Who wrote Hey Jude by the Beatles?

Paul McCartney wrote "Hey Jude" and it was credited to the Lennon-McCartney partnership. McCartney composed the song while driving to Weybridge in June 1968 to visit Julian Lennon, John Lennon's five-year-old son, after Lennon had left his wife Cynthia for Yoko Ono.

Why was Hey Jude originally called Hey Jules?

McCartney originally titled the song "Hey Jules" because it was written to comfort Julian Lennon during his parents' separation. McCartney changed the name to "Jude" because, as he put it, he thought that sounded a bit better.

How long did Hey Jude stay at number one in the United States?

"Hey Jude" held the number-one position on the Billboard Hot 100 for nine weeks after reaching the top on the 28th of September 1968. That nine-week run tied the all-time record for the longest run at the top of the US charts in 1968, a record that stood for nine years.

Where was Hey Jude recorded and what was significant about the studio?

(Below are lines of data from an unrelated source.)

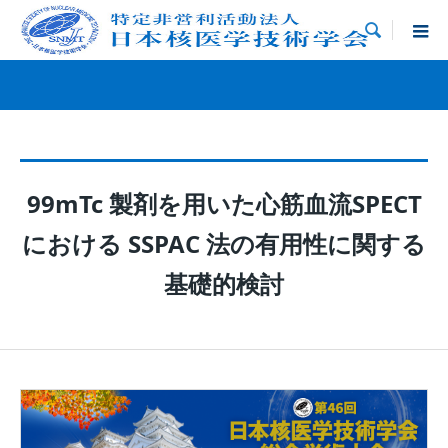

99mTc 製剤を用いた心筋血流SPECT
における SSPAC 法の有用性に関する
基礎的検討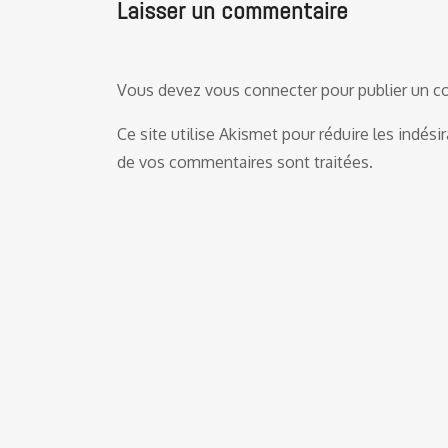
Laisser un commentaire
Vous devez
vous connecter
pour publier un 
Ce site utilise Akismet pour réduire les indési
de vos commentaires sont traitées
.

The master track was recorded at Trident Studios in central London on the 31st of July 1968. "Hey Jude" was the first Beatles song recorded on eight-track equipment; EMI Studios, where the group had recorded their rehearsal takes, was still limited to four tracks.

How many copies did Hey Jude sell worldwide?

By 1999, "Hey Jude" had sold an estimated eight million copies worldwide and was certified 4x platinum by the RIAA, representing four million units shipped in the United States. As of December 2018, it was the 54th-best-selling single of all time in the UK.

What was the significance of Hey Jude for Apple Records?

"Hey Jude" was the Beatles' first release on their Apple Records label and one of four singles issued simultaneously to mark the label's public launch in August 1968. It was the label's most successful debut single, contrasting with the recent closure of Apple Boutique, the band's short-lived retail venture.